• **WORK ITEM**:
Swap "Person at" for "Figure at" throughout the lines below, keeping everything else the same.

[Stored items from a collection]
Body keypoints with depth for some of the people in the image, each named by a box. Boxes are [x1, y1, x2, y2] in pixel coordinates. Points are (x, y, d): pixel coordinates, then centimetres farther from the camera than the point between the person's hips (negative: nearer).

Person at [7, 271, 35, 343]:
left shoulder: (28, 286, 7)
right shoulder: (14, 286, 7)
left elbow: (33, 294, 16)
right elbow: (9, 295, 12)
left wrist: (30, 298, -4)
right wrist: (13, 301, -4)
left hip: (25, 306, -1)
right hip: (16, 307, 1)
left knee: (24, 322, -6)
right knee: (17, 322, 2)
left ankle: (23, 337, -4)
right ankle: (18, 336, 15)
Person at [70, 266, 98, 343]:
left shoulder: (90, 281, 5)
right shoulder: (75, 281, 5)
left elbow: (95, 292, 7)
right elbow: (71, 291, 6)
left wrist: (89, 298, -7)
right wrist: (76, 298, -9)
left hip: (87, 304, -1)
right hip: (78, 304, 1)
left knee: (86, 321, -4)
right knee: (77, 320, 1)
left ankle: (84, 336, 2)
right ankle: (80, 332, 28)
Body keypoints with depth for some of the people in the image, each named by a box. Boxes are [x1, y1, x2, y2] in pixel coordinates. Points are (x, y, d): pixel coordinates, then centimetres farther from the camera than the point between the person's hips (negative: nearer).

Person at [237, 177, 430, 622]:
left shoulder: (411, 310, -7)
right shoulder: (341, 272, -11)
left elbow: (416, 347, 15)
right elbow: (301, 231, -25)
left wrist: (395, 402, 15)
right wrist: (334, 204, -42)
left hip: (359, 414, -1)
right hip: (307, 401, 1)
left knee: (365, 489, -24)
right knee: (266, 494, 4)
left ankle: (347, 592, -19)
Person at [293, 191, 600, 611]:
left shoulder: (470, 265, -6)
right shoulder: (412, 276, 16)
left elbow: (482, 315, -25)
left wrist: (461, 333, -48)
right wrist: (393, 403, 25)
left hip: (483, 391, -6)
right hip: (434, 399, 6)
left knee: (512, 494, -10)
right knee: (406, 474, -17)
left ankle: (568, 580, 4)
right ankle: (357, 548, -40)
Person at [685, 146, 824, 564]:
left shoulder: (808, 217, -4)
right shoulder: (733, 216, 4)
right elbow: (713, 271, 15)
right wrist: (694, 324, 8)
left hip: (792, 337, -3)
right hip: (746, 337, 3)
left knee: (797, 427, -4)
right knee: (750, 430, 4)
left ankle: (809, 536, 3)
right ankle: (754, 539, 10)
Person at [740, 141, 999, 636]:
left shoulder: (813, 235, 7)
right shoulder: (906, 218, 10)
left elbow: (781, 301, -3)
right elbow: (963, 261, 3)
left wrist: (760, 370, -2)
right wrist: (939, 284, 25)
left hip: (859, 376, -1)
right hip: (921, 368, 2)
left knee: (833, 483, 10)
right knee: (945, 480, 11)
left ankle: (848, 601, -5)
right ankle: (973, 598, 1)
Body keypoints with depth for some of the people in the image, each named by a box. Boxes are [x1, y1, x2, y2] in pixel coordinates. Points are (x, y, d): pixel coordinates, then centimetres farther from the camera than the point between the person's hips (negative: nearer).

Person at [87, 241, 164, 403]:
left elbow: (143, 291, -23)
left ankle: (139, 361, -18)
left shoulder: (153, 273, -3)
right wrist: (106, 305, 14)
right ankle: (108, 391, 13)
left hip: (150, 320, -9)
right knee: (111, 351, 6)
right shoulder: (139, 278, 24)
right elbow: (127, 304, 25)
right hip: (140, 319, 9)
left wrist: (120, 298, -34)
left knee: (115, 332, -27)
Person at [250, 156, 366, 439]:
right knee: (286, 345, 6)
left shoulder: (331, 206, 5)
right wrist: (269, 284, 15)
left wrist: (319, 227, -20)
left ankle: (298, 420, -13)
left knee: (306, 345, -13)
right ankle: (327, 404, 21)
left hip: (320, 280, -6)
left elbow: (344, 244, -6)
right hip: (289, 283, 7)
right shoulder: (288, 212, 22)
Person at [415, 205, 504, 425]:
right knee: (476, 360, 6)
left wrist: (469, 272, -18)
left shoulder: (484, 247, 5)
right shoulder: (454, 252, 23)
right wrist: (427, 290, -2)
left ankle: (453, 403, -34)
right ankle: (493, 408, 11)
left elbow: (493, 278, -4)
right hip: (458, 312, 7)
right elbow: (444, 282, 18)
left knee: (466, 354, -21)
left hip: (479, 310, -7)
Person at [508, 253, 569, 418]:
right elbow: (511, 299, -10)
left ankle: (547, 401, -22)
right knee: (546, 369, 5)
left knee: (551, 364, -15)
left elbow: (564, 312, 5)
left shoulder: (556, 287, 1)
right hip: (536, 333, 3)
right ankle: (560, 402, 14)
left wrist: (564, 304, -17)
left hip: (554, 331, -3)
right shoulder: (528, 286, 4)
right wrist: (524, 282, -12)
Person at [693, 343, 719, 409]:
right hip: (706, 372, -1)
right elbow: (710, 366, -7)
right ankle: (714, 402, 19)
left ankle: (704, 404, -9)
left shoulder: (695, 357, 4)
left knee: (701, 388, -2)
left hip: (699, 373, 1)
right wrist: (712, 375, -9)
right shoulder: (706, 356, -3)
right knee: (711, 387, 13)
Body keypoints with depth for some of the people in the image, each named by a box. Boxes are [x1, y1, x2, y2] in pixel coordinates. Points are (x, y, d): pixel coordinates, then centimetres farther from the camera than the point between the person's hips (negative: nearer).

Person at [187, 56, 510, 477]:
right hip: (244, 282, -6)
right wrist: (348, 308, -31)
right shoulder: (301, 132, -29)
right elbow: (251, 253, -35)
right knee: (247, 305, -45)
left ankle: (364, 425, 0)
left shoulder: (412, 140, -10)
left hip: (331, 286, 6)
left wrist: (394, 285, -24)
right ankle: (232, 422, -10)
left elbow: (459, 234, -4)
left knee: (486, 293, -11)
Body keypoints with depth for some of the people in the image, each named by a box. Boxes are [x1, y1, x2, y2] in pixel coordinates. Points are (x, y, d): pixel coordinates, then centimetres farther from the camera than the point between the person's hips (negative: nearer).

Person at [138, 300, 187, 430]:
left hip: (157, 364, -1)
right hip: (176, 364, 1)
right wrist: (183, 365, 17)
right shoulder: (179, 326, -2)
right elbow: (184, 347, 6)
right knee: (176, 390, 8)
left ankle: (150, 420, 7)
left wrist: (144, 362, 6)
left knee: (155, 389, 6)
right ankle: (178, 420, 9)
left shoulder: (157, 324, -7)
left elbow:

• **WRITTEN RESPONSE**:
Body keypoints with depth for some of the people in the image, each named by a box. Boxes are [x1, y1, x2, y2] in pixel coordinates. Points are (x, y, d): pixel coordinates, then centimetres farther from the camera than the point between the person's hips (negative: nearer).

Figure at [7, 271, 35, 343]:
left shoulder: (28, 286, 7)
right shoulder: (14, 286, 7)
left elbow: (33, 294, 16)
right elbow: (9, 295, 12)
left wrist: (30, 298, -4)
right wrist: (13, 301, -4)
left hip: (25, 306, -1)
right hip: (16, 307, 1)
left knee: (24, 322, -6)
right knee: (17, 322, 2)
left ankle: (23, 337, -4)
right ankle: (18, 336, 15)
Figure at [70, 266, 98, 343]:
left shoulder: (90, 281, 5)
right shoulder: (75, 281, 5)
left elbow: (95, 292, 7)
right elbow: (71, 291, 6)
left wrist: (89, 298, -7)
right wrist: (76, 298, -9)
left hip: (87, 304, -1)
right hip: (78, 304, 1)
left knee: (86, 321, -4)
right knee: (77, 320, 1)
left ankle: (84, 336, 2)
right ankle: (80, 332, 28)
Body keypoints with depth for some of the people in the image, each named by a box. Boxes are [x1, y1, x2, y2] in pixel coordinates. Points are (x, y, d): pixel coordinates, then centimetres farther from the camera than the point between the person's hips (negative: nearer).

Figure at [237, 177, 430, 622]:
left shoulder: (411, 310, -7)
right shoulder: (341, 272, -11)
left elbow: (416, 347, 15)
right elbow: (301, 231, -25)
left wrist: (395, 402, 15)
right wrist: (334, 204, -42)
left hip: (359, 414, -1)
right hip: (307, 401, 1)
left knee: (365, 489, -24)
right knee: (266, 494, 4)
left ankle: (347, 592, -19)
Figure at [293, 191, 600, 611]:
left shoulder: (470, 265, -6)
right shoulder: (412, 276, 16)
left elbow: (482, 315, -25)
left wrist: (461, 333, -48)
right wrist: (393, 403, 25)
left hip: (483, 391, -6)
right hip: (434, 399, 6)
left knee: (512, 494, -10)
right knee: (406, 474, -17)
left ankle: (568, 580, 4)
right ankle: (357, 548, -40)
Figure at [685, 146, 824, 564]:
left shoulder: (808, 217, -4)
right shoulder: (733, 216, 4)
right elbow: (713, 271, 15)
right wrist: (694, 324, 8)
left hip: (792, 337, -3)
right hip: (746, 337, 3)
left knee: (797, 427, -4)
right knee: (750, 430, 4)
left ankle: (809, 536, 3)
right ankle: (754, 539, 10)
Figure at [740, 141, 999, 636]:
left shoulder: (813, 235, 7)
right shoulder: (906, 218, 10)
left elbow: (781, 301, -3)
right elbow: (963, 261, 3)
left wrist: (760, 370, -2)
right wrist: (939, 284, 25)
left hip: (859, 376, -1)
right hip: (921, 368, 2)
left knee: (833, 483, 10)
right knee: (945, 480, 11)
left ankle: (848, 601, -5)
right ankle: (973, 598, 1)
Body keypoints with depth for some of the people in the image, each named by a box. Boxes are [x1, y1, x2, y2] in pixel coordinates. Points are (x, y, d): pixel coordinates, then centimetres farther from the camera than the point between the person's hips (negative: nearer).

Figure at [87, 241, 164, 403]:
left elbow: (143, 291, -23)
left ankle: (139, 361, -18)
left shoulder: (153, 273, -3)
right wrist: (106, 305, 14)
right ankle: (108, 391, 13)
left hip: (150, 320, -9)
right knee: (111, 351, 6)
right shoulder: (139, 278, 24)
right elbow: (127, 304, 25)
right hip: (140, 319, 9)
left wrist: (120, 298, -34)
left knee: (115, 332, -27)
Figure at [250, 156, 366, 439]:
right knee: (286, 345, 6)
left shoulder: (331, 206, 5)
right wrist: (269, 284, 15)
left wrist: (319, 227, -20)
left ankle: (298, 420, -13)
left knee: (306, 345, -13)
right ankle: (327, 404, 21)
left hip: (320, 280, -6)
left elbow: (344, 244, -6)
right hip: (289, 283, 7)
right shoulder: (288, 212, 22)
Figure at [415, 205, 504, 425]:
right knee: (476, 360, 6)
left wrist: (469, 272, -18)
left shoulder: (484, 247, 5)
right shoulder: (454, 252, 23)
right wrist: (427, 290, -2)
left ankle: (453, 403, -34)
right ankle: (493, 408, 11)
left elbow: (493, 278, -4)
right hip: (458, 312, 7)
right elbow: (444, 282, 18)
left knee: (466, 354, -21)
left hip: (479, 310, -7)
Figure at [508, 253, 569, 418]:
right elbow: (511, 299, -10)
left ankle: (547, 401, -22)
right knee: (546, 369, 5)
left knee: (551, 364, -15)
left elbow: (564, 312, 5)
left shoulder: (556, 287, 1)
right hip: (536, 333, 3)
right ankle: (560, 402, 14)
left wrist: (564, 304, -17)
left hip: (554, 331, -3)
right shoulder: (528, 286, 4)
right wrist: (524, 282, -12)
Figure at [693, 343, 719, 409]:
right hip: (706, 372, -1)
right elbow: (710, 366, -7)
right ankle: (714, 402, 19)
left ankle: (704, 404, -9)
left shoulder: (695, 357, 4)
left knee: (701, 388, -2)
left hip: (699, 373, 1)
right wrist: (712, 375, -9)
right shoulder: (706, 356, -3)
right knee: (711, 387, 13)
Body keypoints with depth for some of the people in the image, each named by a box. Boxes are [x1, y1, x2, y2] in pixel coordinates. Points are (x, y, d): pixel coordinates, then centimetres farther from the camera than the point between the person's hips (negative: nearer).

Figure at [187, 56, 510, 477]:
right hip: (244, 282, -6)
right wrist: (348, 308, -31)
right shoulder: (301, 132, -29)
right elbow: (251, 253, -35)
right knee: (247, 305, -45)
left ankle: (364, 425, 0)
left shoulder: (412, 140, -10)
left hip: (331, 286, 6)
left wrist: (394, 285, -24)
right ankle: (232, 422, -10)
left elbow: (459, 234, -4)
left knee: (486, 293, -11)
Body keypoints with depth for some of the people in the image, each named by a box. Boxes are [x1, y1, x2, y2] in pixel coordinates. Points are (x, y, d): pixel coordinates, then centimetres farther from the camera than the point between the person's hips (negative: nearer).

Figure at [138, 300, 187, 430]:
left hip: (157, 364, -1)
right hip: (176, 364, 1)
right wrist: (183, 365, 17)
right shoulder: (179, 326, -2)
right elbow: (184, 347, 6)
right knee: (176, 390, 8)
left ankle: (150, 420, 7)
left wrist: (144, 362, 6)
left knee: (155, 389, 6)
right ankle: (178, 420, 9)
left shoulder: (157, 324, -7)
left elbow:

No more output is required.